According to archaeological evidence, funeral rites were one of the very first elements of human culture to emerge. Funeral rites can be found in every culture, both ancient and contemporary, although of course these rites differ considerably between different parts of the world and distinct spiritual/religious traditions.
Sometimes even the funeral choices of people from our own culture can seem unusual. For those with a strong religious faith, a funeral service conducted according to their religious beliefs is an absolute essential, but growing numbers of people in the UK have no religious faith at all. They generally opt for a humanist or celebrant service, which usually consists of people sharing memories of the deceased and a reading of an appropriate poem or piece of prose.
This is a fairly relaxed ritual that most people from a western culture would be happy to participate in, but things get slightly more unusual when you go further afield. In Tibet they practice a rite called “sky burial”, where the bodies of the deceased are exposed to birds of prey, high in the mountains. This may seem abhorrent to us, but there they see it as a much more dignified alternative to burial or cremation.
The Australian Aboriginals are another culture who forego burial or cremation in their traditional funeral rite. The remains of the deceased are generally covered in leaves and other vegetation, and then left on a platform to decay naturally. This gives the surviving friends and family members months to grieve and celebrate the life of the deceased. After the body has sufficiently broken down, the bones are cleaned and placed in an upright log. Of course the Aboriginals have a diverse culture and this practice varies between tribes.
In common with many cultures, the Malagasy people of Madagascar celebrate the lives of their ancestors for many decades after their deaths. However, rather than simply visiting a graveside as we would, they employ a practice called Famadihana. This involves visiting the family crypt, temporary removing the remains, spraying them with perfume and wine, and wrapping them in silk. Rather than being a sombre occasion, this practice is accompanied with jubilation, as they remember the good times in their ancestor’s lives.

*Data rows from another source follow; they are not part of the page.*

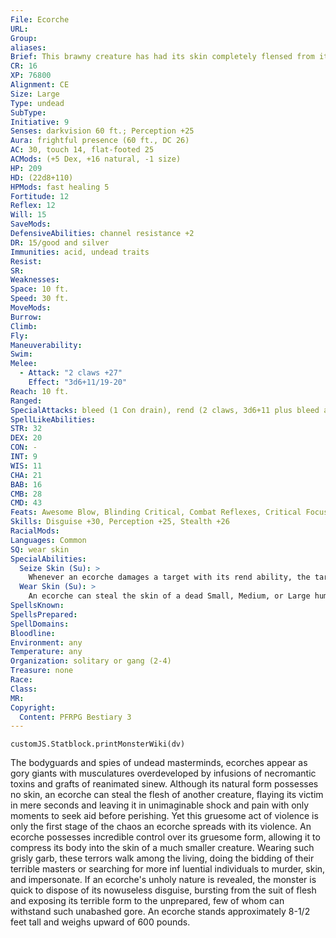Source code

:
 ```yaml
---
File: Ecorche
URL: 
Group: 
aliases: 
Brief: This brawny creature has had its skin completely flensed from its form, revealing the violent pulsing of its massive, exposed muscles.
CR: 16
XP: 76800
Alignment: CE
Size: Large
Type: undead
SubType: 
Initiative: 9
Senses: darkvision 60 ft.; Perception +25
Aura: frightful presence (60 ft., DC 26)
AC: 30, touch 14, flat-footed 25
ACMods: (+5 Dex, +16 natural, -1 size)
HP: 209
HD: (22d8+110)
HPMods: fast healing 5
Fortitude: 12
Reflex: 12
Will: 15
SaveMods: 
DefensiveAbilities: channel resistance +2
DR: 15/good and silver
Immunities: acid, undead traits
Resist: 
SR: 
Weaknesses: 
Space: 10 ft.
Speed: 30 ft.
MoveMods: 
Burrow: 
Climb: 
Fly: 
Maneuverability: 
Swim: 
Melee: 
  - Attack: "2 claws +27"
    Effect: "3d6+11/19-20"
Reach: 10 ft.
Ranged: 
SpecialAttacks: bleed (1 Con drain), rend (2 claws, 3d6+11 plus bleed and seize skin)
SpellLikeAbilities: 
STR: 32
DEX: 20
CON: -
INT: 9
WIS: 11
CHA: 21
BAB: 16
CMB: 28
CMD: 43
Feats: Awesome Blow, Blinding Critical, Combat Reflexes, Critical Focus, Improved Bull Rush, Improved Critical (claw), Improved Initiative, Iron Will, Power Attack, Stand Still, Weapon Focus (claw)
Skills: Disguise +30, Perception +25, Stealth +26
RacialMods: 
Languages: Common
SQ: wear skin
SpecialAbilities:
  Seize Skin (Su): >
    Whenever an ecorche damages a target with its rend ability, the target must succeed at a DC 25 Fortitude save to resist being skinned alive. Those who fail the save become staggered and take 1 point of Constitution drain per round. Both of these effects are permanent but can be removed with a regenerate or heal spell (or 1 round of regeneration). The ecorche can use its wear skin ability to don a skin stolen in this way as a full-round action. The save DC is Dexterity-based.
  Wear Skin (Su): >
    An ecorche can steal the skin of a dead Small, Medium, or Large humanoid and wear it as its own. When it does this, the ecorche takes on the creature's size and appearance and gains a +10 bonus on Disguise checks made to impersonate the victim. While wearing a stolen skin, an ecorche cannot use its frightful presence. This stolen skin is preserved while the ecorche wears it, but is destroyed if the ecorche takes more than 10 points of damage or if the ecorche chooses to destroy the skin as a standard action.  Those within 60 feet who see an ecorche's stolen skin destroyed are immediately subjected to its frightful presence and take a -5 penalty on the related Will save. An ecorche reverts to its normal size if its stolen skin is destroyed.
SpellsKnown: 
SpellsPrepared: 
SpellDomains: 
Bloodline: 
Environment: any
Temperature: any
Organization: solitary or gang (2-4)
Treasure: none
Race: 
Class: 
MR: 
Copyright:
  Content: PFRPG Bestiary 3
---
```

```dataviewjs
customJS.Statblock.printMonsterWiki(dv)
```
The bodyguards and spies of undead masterminds, ecorches appear as gory giants with musculatures overdeveloped by infusions of necromantic toxins and grafts of reanimated sinew. Although its natural form possesses no skin, an ecorche can steal the flesh of another creature, flaying its victim in mere seconds and leaving it in unimaginable shock and pain with only moments to seek aid before perishing. Yet this gruesome act of violence is only the first stage of the chaos an ecorche spreads with its violence.  An ecorche possesses incredible control over its gruesome form, allowing it to compress its body into the skin of a much smaller creature. Wearing such grisly garb, these terrors walk among the living, doing the bidding of their terrible masters or searching for more inf luential individuals to murder, skin, and impersonate. If an ecorche's unholy nature is revealed, the monster is quick to dispose of its nowuseless disguise, bursting from the suit of flesh and exposing its terrible form to the unprepared, few of whom can withstand such unabashed gore.  An ecorche stands approximately 8-1/2 feet tall and weighs upward of 600 pounds.
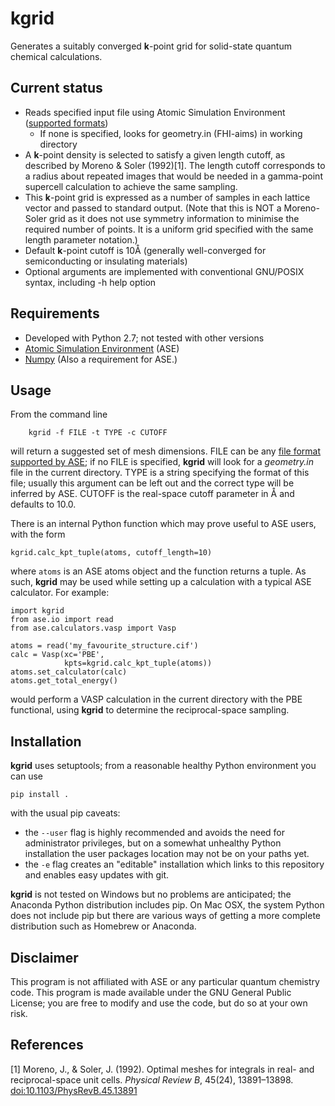 kgrid
=====

Generates a suitably converged **k**-point grid for solid-state
quantum chemical calculations.

Current status
--------------

* Reads specified input file using Atomic Simulation Environment ([supported formats](https://wiki.fysik.dtu.dk/ase/ase/io.html#module-ase.io))
  * If none is specified, looks for geometry.in (FHI-aims) in working directory
* A **k**-point density is selected to satisfy a given length cutoff,
  as described by Moreno & Soler (1992)[1]. The length cutoff
  corresponds to a radius about repeated images that would be needed
  in a gamma-point supercell calculation to achieve the same sampling.
* This **k**-point grid is expressed as a number of samples in each
  lattice vector and passed to standard output. (Note that this is NOT
  a Moreno-Soler grid as it does not use symmetry information to
  minimise the required number of points. It is a uniform grid
  specified with the same length parameter notation.)
* Default **k**-point cutoff is 10Å (generally well-converged for
  semiconducting or insulating materials)
* Optional arguments are implemented with conventional GNU/POSIX
  syntax, including -h help option

Requirements
------------

* Developed with Python 2.7; not tested with other versions
* [Atomic Simulation Environment](https://wiki.fysik.dtu.dk/ase) (ASE)
* [Numpy](www.numpy.org) (Also a requirement for ASE.)

Usage
-----

From the command line

```
    kgrid -f FILE -t TYPE -c CUTOFF
```

will return a suggested set of mesh dimensions. FILE can be any
[file format supported by ASE](https://wiki.fysik.dtu.dk/ase/ase/io/io.html);
if no FILE is specified, **kgrid** will look for a *geometry.in* file in
the current directory. TYPE is a string specifying the format of this
file; usually this argument can be left out and the correct type will
be inferred by ASE. CUTOFF is the real-space cutoff parameter in Å and
defaults to 10.0.

There is an internal Python function which may prove useful to ASE users, with the form
```
kgrid.calc_kpt_tuple(atoms, cutoff_length=10)
```

where `atoms` is an ASE atoms object and the function returns a
tuple. As such, **kgrid** may be used while setting up a calculation
with a typical ASE calculator. For example:

```
import kgrid
from ase.io import read
from ase.calculators.vasp import Vasp

atoms = read('my_favourite_structure.cif')
calc = Vasp(xc='PBE',
            kpts=kgrid.calc_kpt_tuple(atoms))
atoms.set_calculator(calc)
atoms.get_total_energy()
```

would perform a VASP calculation in the current directory with the PBE
functional, using **kgrid** to determine the reciprocal-space sampling.

Installation
------------

**kgrid** uses setuptools; from a reasonable healthy Python environment you can use

    pip install .
    
with the usual pip caveats: 

- the `--user` flag is highly recommended and avoids the need for administrator privileges, but on a somewhat unhealthy Python installation the user packages location may not be on your paths yet.
- the `-e` flag creates an "editable" installation which links to this repository and enables easy updates with git.

**kgrid** is not tested on Windows but no problems are anticipated; the Anaconda Python distribution includes pip.
On Mac OSX, the system Python does not include pip but there are various ways of getting a more complete distribution such as Homebrew or Anaconda.

Disclaimer
----------

This program is not affiliated with ASE or any particular quantum chemistry code.
This program is made available under the GNU General Public License; you are free to modify and use the code, but do so at your own risk.

References
----------

[1] Moreno, J., & Soler, J. (1992). Optimal meshes for integrals in real- and reciprocal-space unit cells. *Physical Review B*, 45(24), 13891–13898. [doi:10.1103/PhysRevB.45.13891](http://dx.doi.org/10.1103/PhysRevB.45.13891)

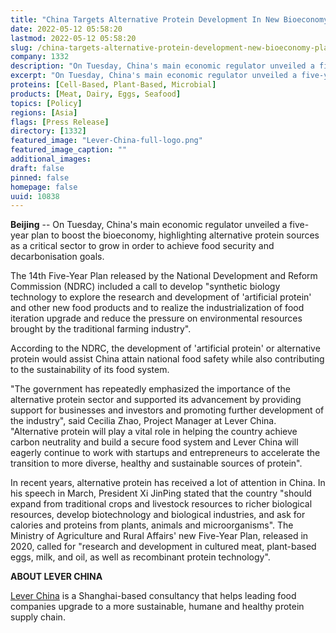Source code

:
 ```yaml
---
title: "China Targets Alternative Protein Development In New Bioeconomy Plan"
date: 2022-05-12 05:58:20
lastmod: 2022-05-12 05:58:20
slug: /china-targets-alternative-protein-development-new-bioeconomy-plan
company: 1332
description: "On Tuesday, China's main economic regulator unveiled a five-year plan to boost the bioeconomy, highlighting alternative protein sources as a critical sector to grow in order to achieve food security and decarbonisation goals."
excerpt: "On Tuesday, China's main economic regulator unveiled a five-year plan to boost the bioeconomy, highlighting alternative protein sources as a critical sector to grow in order to achieve food security and decarbonisation goals."
proteins: [Cell-Based, Plant-Based, Microbial]
products: [Meat, Dairy, Eggs, Seafood]
topics: [Policy]
regions: [Asia]
flags: [Press Release]
directory: [1332]
featured_image: "Lever-China-full-logo.png"
featured_image_caption: ""
additional_images:
draft: false
pinned: false
homepage: false
uuid: 10838
---
```

**Beijing** -- On Tuesday, China\'s main economic regulator unveiled a
five-year plan to boost the bioeconomy, highlighting alternative protein
sources as a critical sector to grow in order to achieve food security
and decarbonisation goals.

The 14th Five-Year Plan released by the National Development and Reform
Commission (NDRC) included a call to develop "synthetic biology
technology to explore the research and development of 'artificial
protein' and other new food products and to realize the
industrialization of food iteration upgrade and reduce the pressure on
environmental resources brought by the traditional farming industry".

According to the NDRC, the development of \'artificial protein\' or
alternative protein would assist China attain national food safety while
also contributing to the sustainability of its food system.

"The government has repeatedly emphasized the importance of the
alternative protein sector and supported its advancement by providing
support for businesses and investors and promoting further development
of the industry", said Cecilia Zhao, Project Manager at Lever China.
"Alternative protein will play a vital role in helping the country
achieve carbon neutrality and build a secure food system and Lever China
will eagerly continue to work with startups and entrepreneurs to
accelerate the transition to more diverse, healthy and sustainable
sources of protein".  

In recent years, alternative protein has received a lot of attention in
China. In his speech in March, President Xi JinPing stated that the
country "should expand from traditional crops and livestock resources to
richer biological resources, develop biotechnology and biological
industries, and ask for calories and proteins from plants, animals and
microorganisms". The Ministry of Agriculture and Rural Affairs\' new
Five-Year Plan, released in 2020, called for "research and development
in cultured meat, plant-based eggs, milk, and oil, as well as
recombinant protein technology".

**ABOUT LEVER CHINA**

[Lever China](http://leverchina.com/) is a Shanghai-based consultancy
that helps leading food companies upgrade to a more sustainable, humane
and healthy protein supply chain.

Many of the most arcane death rituals are now no longer practiced, but were relatively commonplace in the past in certain parts of the world. One such rite is Sokushinbutsu, a Buddhist self-mummification ritual where extremely dedicated monks would slowly mummify themselves in an attempt to reach enlightenment.
The Chinese Bo People were another ancient group who practiced a fascinating funeral rite in the past, although a slightly less grizzly one. Rather than burying their dead, they would place them in hanging coffins high up in the mountains. One of the most fascinating things about this practice is that archaeologists aren’t fully aware of exactly how the Bo People elevated these coffins to their final resting place. There are many competing theories, but no definitive solution has yet been proposed. This is one mystery that may never be solved.